Attorney General of Cyprus
- In office 2005–2013
- Succeeded by: Costas Clerides

Personal details
- Born: 20 February 1946 (age 79) Nicosia, Cyprus
- Education: Pancyprian Gymnasium
- Alma mater: University of Athens

= Petros Clerides =

Petros Clerides (born 20 February 1946) is the former attorney general of Cyprus. He resigned in 2013, after widespread criticism of his handling of high-profile cases.

==Personal life==
Petros Clerides was born on 20 February 1946 in Nicosia. He was educated at the Pancyprian Gymnasium, and the University of Athens, where he graduated in 1969 with a bachelor's degree in law.

==Career==
Clerides was appointed deputy attorney general of Cyprus in 2000, and attorney general in 2005, resigned in June 2016, effective in September, and was replaced with Supreme Court judge Costas Clerides.

Clerides had faced calls to resign after reports that he had used his position to have a drink-driving prosecution against his son suspended. His son was over the alcohol limit, and the car did not have a MOT or road tax.
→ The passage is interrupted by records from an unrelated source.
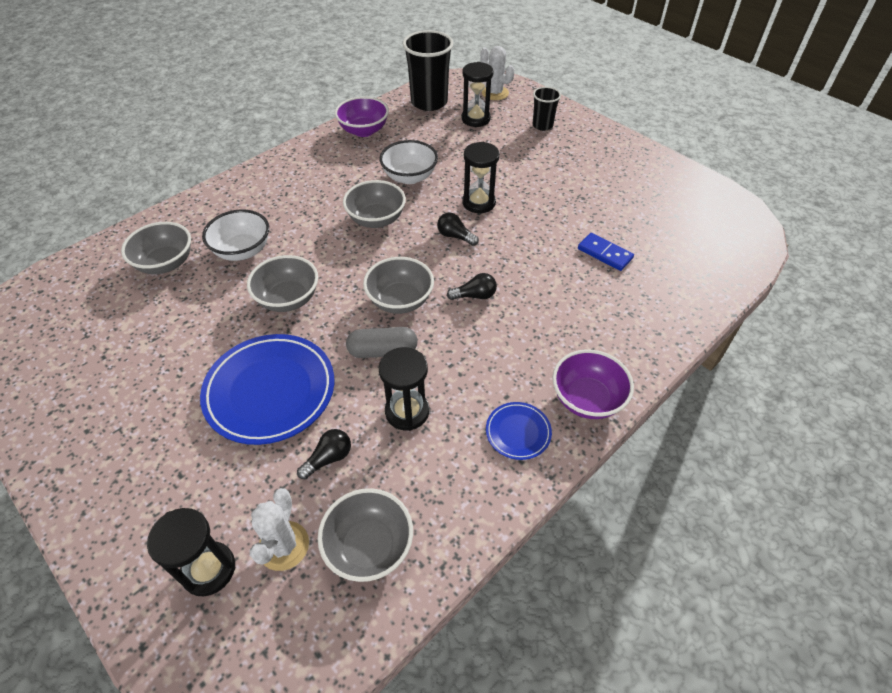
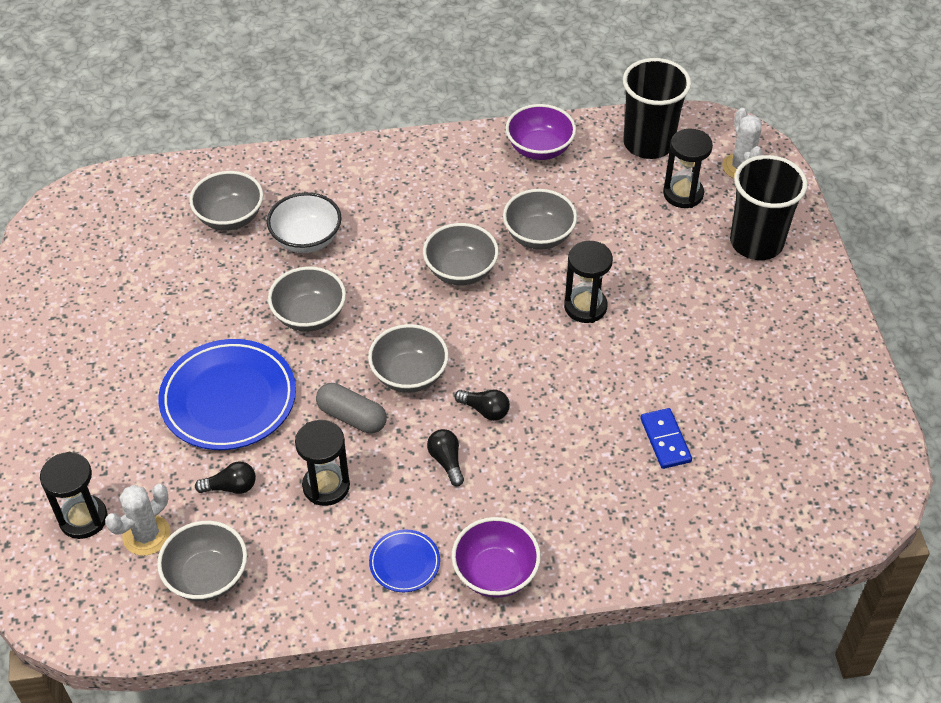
camera: 35 degrees right, 0 degrees up
(409, 177) = (538, 236): white bowl -> grey bowl
(455, 236) = (524, 334): black light bulb -> black light bulb (446, 461)
(542, 125) = (756, 242): black cup -> black cup, size x1.84

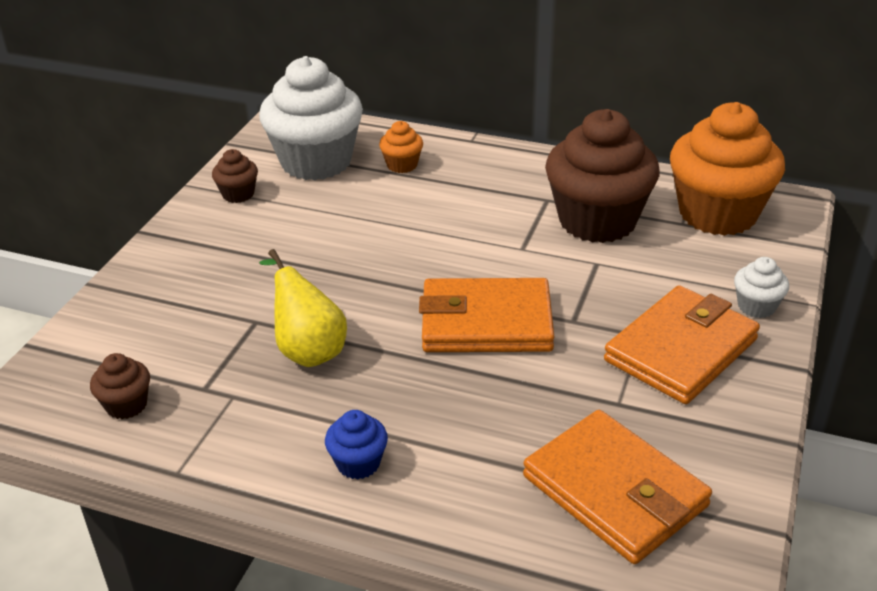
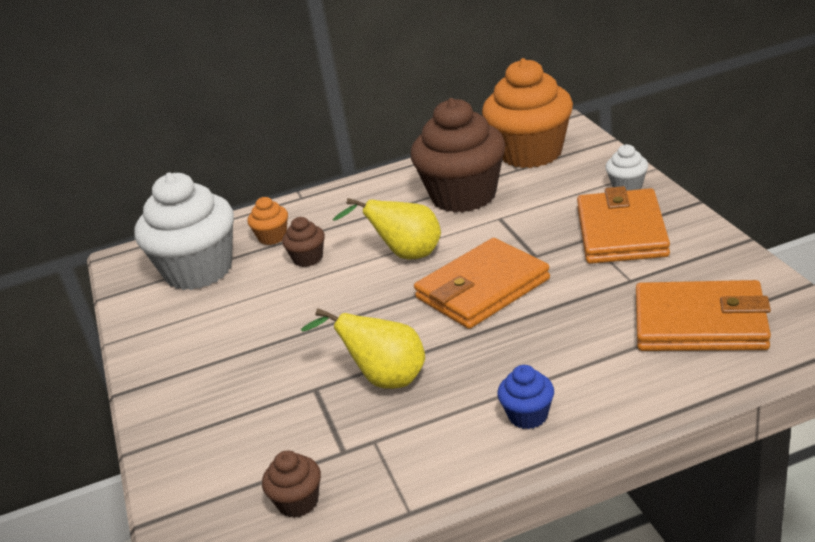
camera: 35 degrees left, 5 degrees down
(238, 194) = (165, 324): brown cupcake -> brown cupcake (308, 258)
(473, 248) = (405, 255): none -> yellow pear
Clerides "openly admitted on television that he had used his nolle prosequi powers to drop charges against his son related to driving offences."

Clerides was also criticised for his handling of the 2005 Helios air crash and Mari explosion trials, and over comments he made about an attempt to publicly seize a ministerial car for an unpaid government debt.

==Personal life==
He is married to Danae Michaelidou, and they have two sons, both of whom are lawyers.